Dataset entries
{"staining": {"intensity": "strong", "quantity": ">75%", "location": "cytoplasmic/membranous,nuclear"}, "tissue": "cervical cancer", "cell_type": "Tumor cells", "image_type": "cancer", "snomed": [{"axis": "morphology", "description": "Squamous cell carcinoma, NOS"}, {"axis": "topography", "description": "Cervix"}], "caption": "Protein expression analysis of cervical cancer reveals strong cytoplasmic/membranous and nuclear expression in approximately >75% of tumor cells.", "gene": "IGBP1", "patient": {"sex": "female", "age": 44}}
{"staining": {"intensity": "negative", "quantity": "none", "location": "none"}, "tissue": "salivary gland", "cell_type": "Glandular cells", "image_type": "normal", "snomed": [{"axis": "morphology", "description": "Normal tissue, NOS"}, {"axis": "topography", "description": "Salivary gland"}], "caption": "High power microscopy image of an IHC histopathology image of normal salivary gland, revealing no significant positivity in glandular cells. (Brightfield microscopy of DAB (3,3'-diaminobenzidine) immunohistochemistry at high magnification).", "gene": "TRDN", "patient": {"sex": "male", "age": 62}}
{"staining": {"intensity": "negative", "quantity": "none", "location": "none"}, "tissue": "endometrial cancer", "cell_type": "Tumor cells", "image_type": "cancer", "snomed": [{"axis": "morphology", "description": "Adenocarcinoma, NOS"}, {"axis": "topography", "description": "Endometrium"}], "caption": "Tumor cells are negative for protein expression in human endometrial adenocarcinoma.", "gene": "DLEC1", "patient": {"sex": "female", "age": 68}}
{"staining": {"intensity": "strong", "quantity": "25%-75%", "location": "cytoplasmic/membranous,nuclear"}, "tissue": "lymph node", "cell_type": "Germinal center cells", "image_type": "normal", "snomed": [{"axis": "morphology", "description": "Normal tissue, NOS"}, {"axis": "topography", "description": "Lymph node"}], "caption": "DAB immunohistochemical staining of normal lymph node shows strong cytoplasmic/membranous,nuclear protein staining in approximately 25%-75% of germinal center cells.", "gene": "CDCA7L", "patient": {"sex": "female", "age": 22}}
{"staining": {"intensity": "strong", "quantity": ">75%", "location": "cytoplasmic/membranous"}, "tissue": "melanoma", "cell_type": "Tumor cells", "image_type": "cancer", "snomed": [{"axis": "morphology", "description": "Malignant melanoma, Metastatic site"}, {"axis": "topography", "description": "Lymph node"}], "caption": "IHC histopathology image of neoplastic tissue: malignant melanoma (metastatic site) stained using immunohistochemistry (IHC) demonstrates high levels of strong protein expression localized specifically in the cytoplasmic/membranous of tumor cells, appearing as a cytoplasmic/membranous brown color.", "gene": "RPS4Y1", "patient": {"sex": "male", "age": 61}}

EXERCISE PROMPT: Locate the word "approximately" in the data above. Copy every line carrying it.

EXERCISE ANSWER:
{"staining": {"intensity": "strong", "quantity": ">75%", "location": "cytoplasmic/membranous,nuclear"}, "tissue": "cervical cancer", "cell_type": "Tumor cells", "image_type": "cancer", "snomed": [{"axis": "morphology", "description": "Squamous cell carcinoma, NOS"}, {"axis": "topography", "description": "Cervix"}], "caption": "Protein expression analysis of cervical cancer reveals strong cytoplasmic/membranous and nuclear expression in approximately >75% of tumor cells.", "gene": "IGBP1", "patient": {"sex": "female", "age": 44}}
{"staining": {"intensity": "strong", "quantity": "25%-75%", "location": "cytoplasmic/membranous,nuclear"}, "tissue": "lymph node", "cell_type": "Germinal center cells", "image_type": "normal", "snomed": [{"axis": "morphology", "description": "Normal tissue, NOS"}, {"axis": "topography", "description": "Lymph node"}], "caption": "DAB immunohistochemical staining of normal lymph node shows strong cytoplasmic/membranous,nuclear protein staining in approximately 25%-75% of germinal center cells.", "gene": "CDCA7L", "patient": {"sex": "female", "age": 22}}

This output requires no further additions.